3 responses to “Fox News Fact-checks Sarah Palin

  1. I feel like it’s ultimately the job of the reporter to double- and then triple-check his or her facts, even if it’s from a so-called “reliable” source. We are all human; we all make mistakes. Facts have a way of getting mixed up, so the reporter should always be sure to check these things out before printing a story.

    If it comes to a deadline and if a journalist isn’t sure if something is accurate, the answer seems far too simple–don’t print it. While this may cause the reporter to miss out on a huge lead, this seems better than getting information wrong. As a reporter, facts are our only credibility.

    • I agree with you on this one. It is definitely a reporter’s job to make sure that whatever they are sending out is accurate. I also agree that if there are doubts, don’t publish it. I think this is where assuming can get you into a lot of trouble as a reporter. If you just assume that a source is reliable, and that everything they say is correct, you are eventually going to run into trouble—even if that source is someone you would usually trust.
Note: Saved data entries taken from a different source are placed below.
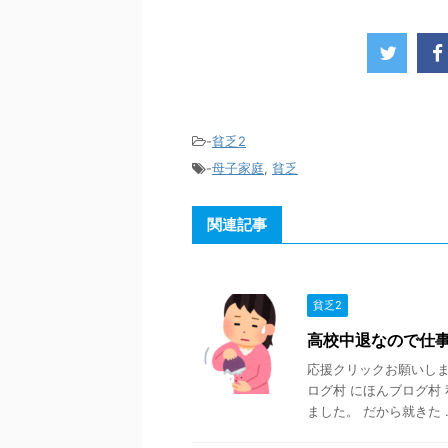
-
貧乏2
-
母子家庭
,
貧乏
関連記事
貧乏2
高校中退なので仕
応援クリックお願いします
ログ村 にほんブログ村
ました。 だから就きた ..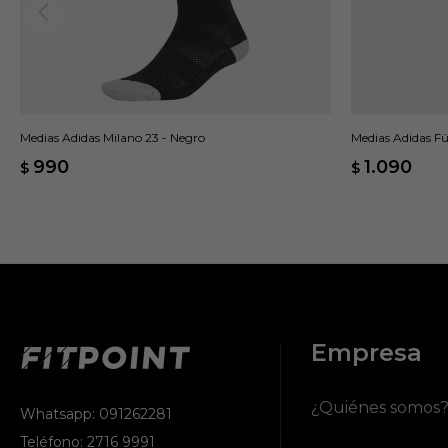
Medias Adidas Milano 23 - Negro
Medias Adidas F
990
1.090
$
$
Empresa
¿Quiénes somos
Whatsapp: 091262281
Teléfono: 2716 9991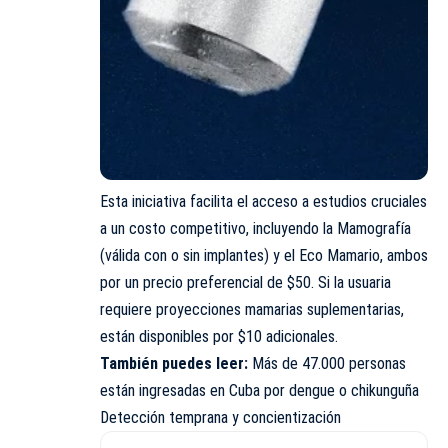
Esta iniciativa facilita el acceso a estudios cruciales
a un costo competitivo, incluyendo la Mamografía
(válida con o sin implantes) y el Eco Mamario, ambos
por un precio preferencial de $50. Si la usuaria
requiere proyecciones mamarias suplementarias,
están disponibles por $10 adicionales.
También puedes leer:
Más de 47.000 personas
están ingresadas en Cuba por dengue o chikunguña
Detección temprana y concientización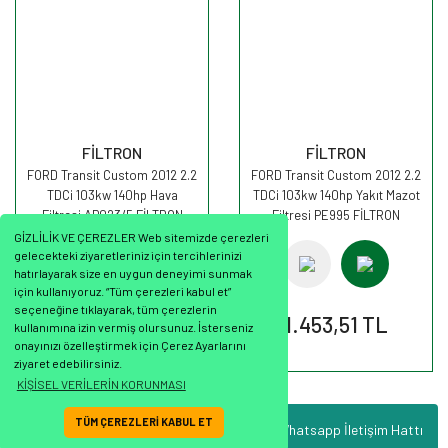
FİLTRON
FİLTRON
FORD Transit Custom 2012 2.2
FORD Transit Custom 2012 2.2
TDCi 103kw 140hp Hava
TDCi 103kw 140hp Yakıt Mazot
Filtresi AP023/5 FİLTRON
Filtresi PE995 FİLTRON
GİZLİLİK VE ÇEREZLER Web sitemizde çerezleri
gelecekteki ziyaretleriniz için tercihlerinizi
hatırlayarak size en uygun deneyimi sunmak
için kullanıyoruz. “Tüm çerezleri kabul et”
seçeneğine tıklayarak, tüm çerezlerin
375,31 TL
1.453,51 TL
kullanımına izin vermiş olursunuz. İsterseniz
onayınızı özelleştirmek için Çerez Ayarlarını
ziyaret edebilirsiniz.
KİŞİSEL VERİLERİN KORUNMASI
TÜM ÇEREZLERİ KABUL ET
Whatsapp İletişim Hattı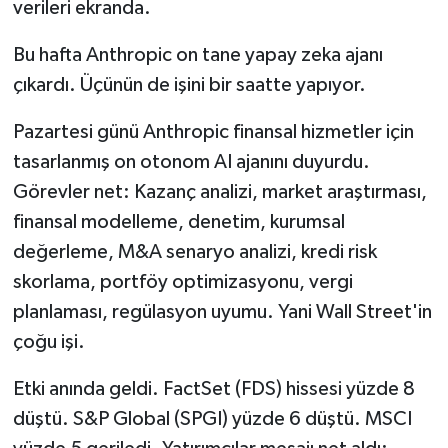
verileri ekranda.
Bu hafta Anthropic on tane yapay zeka ajanı
çıkardı. Üçünün de işini bir saatte yapıyor.
Pazartesi günü Anthropic finansal hizmetler için
tasarlanmış on otonom AI ajanını duyurdu.
Görevler net: Kazanç analizi, market araştırması,
finansal modelleme, denetim, kurumsal
değerleme, M&A senaryo analizi, kredi risk
skorlama, portföy optimizasyonu, vergi
planlaması, regülasyon uyumu. Yani Wall Street'in
çoğu işi.
Etki anında geldi. FactSet (FDS) hissesi yüzde 8
düştü. S&P Global (SPGI) yüzde 6 düştü. MSCI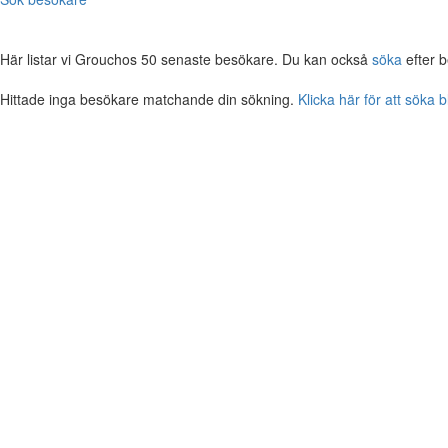
Här listar vi Grouchos 50 senaste besökare. Du kan också
söka
efter 
Hittade inga besökare matchande din sökning.
Klicka här för att söka 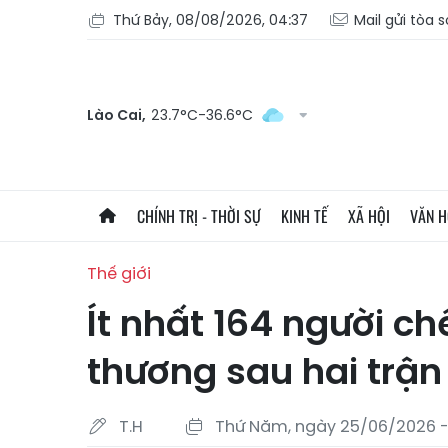
Thứ Bảy, 08/08/2026, 04:37
Mail gửi tòa 
Lào Cai,
23.7°C-36.6°C
CHÍNH TRỊ - THỜI SỰ
KINH TẾ
XÃ HỘI
VĂN 
Thế giới
Ít nhất 164 người ch
thương sau hai trận
T.H
Thứ Năm, ngày 25/06/2026 -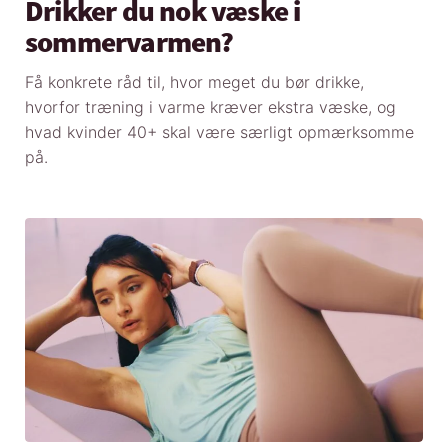
Drikker du nok væske i
sommervarmen?
Få konkrete råd til, hvor meget du bør drikke,
hvorfor træning i varme kræver ekstra væske, og
hvad kvinder 40+ skal være særligt opmærksomme
på.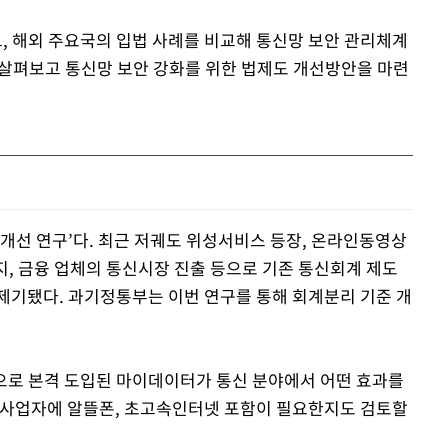
 해외 주요국의 입법 사례를 비교해 통신망 보안 관리체계
을 살펴보고 통신망 보안 강화를 위한 법제도 개선방안을 마련
 개선 연구’다. 최근 저궤도 위성서비스 등장, 온라인동영상
폐지, 금융 업체의 통신시장 진출 등으로 기존 통신회계 제도
제기됐다. 과기정통부는 이번 연구를 통해 회계분리 기준 개
행으로 본격 도입된 마이데이터가 통신 분야에서 어떤 효과를
 사업자에 알뜰폰, 초고속인터넷 포함이 필요한지도 검토할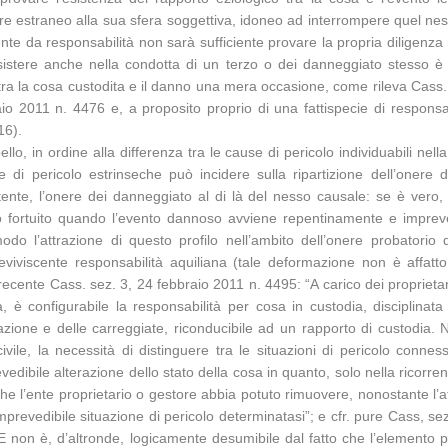
ore estraneo alla sua sfera soggettiva, idoneo ad interrompere quel nes
te da responsabilità non sarà sufficiente provare la propria diligenza
onsistere anche nella condotta di un terzo o dei danneggiato stesso è
 la cosa custodita e il danno una mera occasione, come rileva Cass. se
 2011 n. 4476 e, a proposito proprio di una fattispecie di responsab
16).
llo, in ordine alla differenza tra le cause di pericolo individuabili n
di pericolo estrinseche può incidere sulla ripartizione dell’onere 
nte, l’onere dei danneggiato al di là del nesso causale: se è vero, i
caso fortuito quando l’evento dannoso avviene repentinamente e impre
modo l’attrazione di questo profilo nell’ambito dell’onere probatori
 reviviscente responsabilità aquiliana (tale deformazione non è affatto
ù recente Cass. sez. 3, 24 febbraio 2011 n. 4495: “A carico dei proprieta
, è configurabile la responsabilità per cosa in custodia, disciplinata 
colazione e delle carreggiate, riconducibile ad un rapporto di custodia. 
civile, la necessità di distinguere tra le situazioni di pericolo connes
dibile alterazione dello stato della cosa in quanto, solo nella ricorrenza
he l’ente proprietario o gestore abbia potuto rimuovere, nonostante l’atti
d imprevedibile situazione di pericolo determinatasi”; e cfr. pure Cass,
non è, d’altronde, logicamente desumibile dal fatto che l’elemento per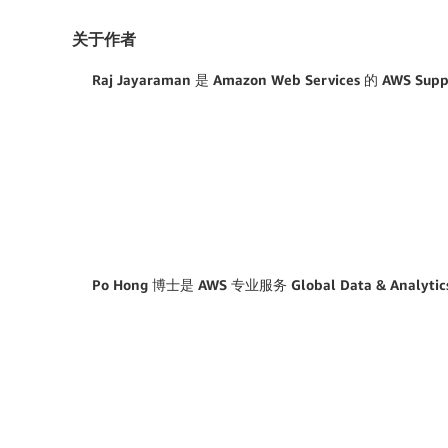
关于作者
Raj Jayaraman 是 Amazon Web Services 的 AWS 
Po Hong 博士是 AWS 专业服务 Global Data & Analyt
  2. For someone you’d usually trust and has proven correct and reliable in the past, does than mean they are correct all the time? I mean, their credibility has been proven, so why not trust them, especially for breaking news. If they seem right, doesn’t this mean they are?
    Journalist also lose sight of fact-checking when stories get hot and are new. Every news company wants first coverage on topics, so getting information and getting it fast is key.
    Getting the information and facts correct is important, but what if a quote is slightly off in the paper and the person quoted comes back and says, “I didn’t say it that way”?
    Incidents have happened in the past and readers have blamed newspapers for spinning topics to make them juicier or flaming them to sell more copies.
    Should reporters and editors call the quoted sources and fact-check the quote’s wording?